TC: They must have done a very good job, one presumes. You are now one of the world's most sought-after young Heldentenors.

RDS: My calendar is full. I can't complain. I travel a lot and I've seen some of the great cities of the world. For a boy from the plains of Kansas, that's a long way to come. For me, being able to visit all these great cities, seeing the museums there, taking in the cultural aspects, is one of the great perks of this job. When there are concerts, there's not a lot of spare time left. It's a pretty tight schedule. But with operas, when there is something like six or seven weeks rehearsal, there's time. You get a feeling for the city and for its people, and that's very nice.

TC: Meistersinger must be very special to you, then. It's what helped get you to the top.

RDS: Yes. Also, Walther von Stolzing is being asked to sing all the way through the opera as part of the story. Sing this to become a Meistersinger! He has to sing to get the girl. That's the little added extra because I am able to show what's involved in being a singer, as part of my character.

TC: Are there parallels between you and Walther? He sings and sings, to become a Meistersinger. And you came to Europe and practiced, and practiced, to become a Master Heldentenor ... the iron will is in both of you, isn't it?

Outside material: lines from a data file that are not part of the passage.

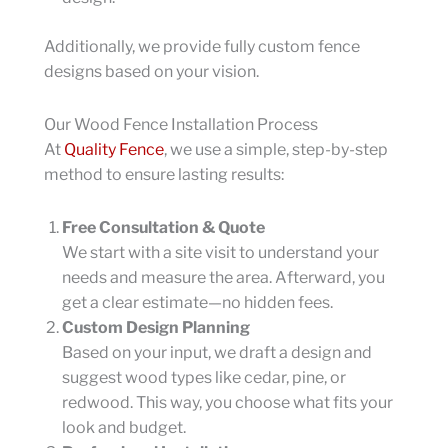
Additionally, we provide fully custom fence
designs based on your vision.
Our Wood Fence Installation Process
At
Quality Fence
, we use a simple, step-by-step
method to ensure lasting results:
Free Consultation & Quote
We start with a site visit to understand your
needs and measure the area. Afterward, you
get a clear estimate—no hidden fees.
Custom Design Planning
Based on your input, we draft a design and
suggest wood types like cedar, pine, or
redwood. This way, you choose what fits your
look and budget.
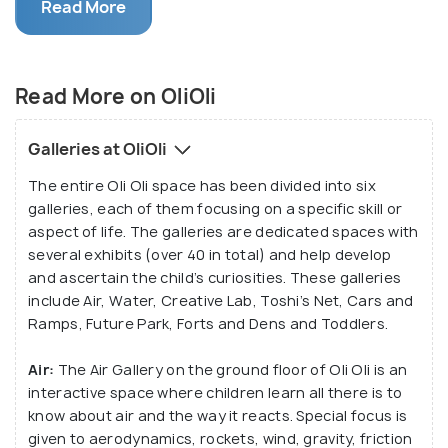
and frequent workshops, OliOli has managed to
Read More
capture the hearts of both parents and children
alike in just a few short months. This interactive
museum provided a hands-on experience that not
Read More on OliOli
many other places could afford, and that’s what
made it stand out from the other edutainment
Galleries at OliOli
centres in Dubai.
The entire Oli Oli space has been divided into six
galleries, each of them focusing on a specific skill or
aspect of life. The galleries are dedicated spaces with
several exhibits (over 40 in total) and help develop
and ascertain the child’s curiosities. These galleries
include Air, Water, Creative Lab, Toshi’s Net, Cars and
Ramps, Future Park, Forts and Dens and Toddlers.
Air:
The Air Gallery on the ground floor of Oli Oli is an
interactive space where children learn all there is to
know about air and the way it reacts. Special focus is
given to aerodynamics, rockets, wind, gravity, friction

RDS: There is the artistic drive, true. Walther has it; it's his love for the art of singing that gets him to where he wants. It is like that for me, too. I feel that I have to sing. I have to make music. I've always felt like that, ever since I was eighteen and found out that I wanted to be involved with music. I grew up in a small town of fifteen hundred people, and I just enjoyed music. I played saxophone, even studied saxophone in college. Then I studied voice. And jazz is my big hobby.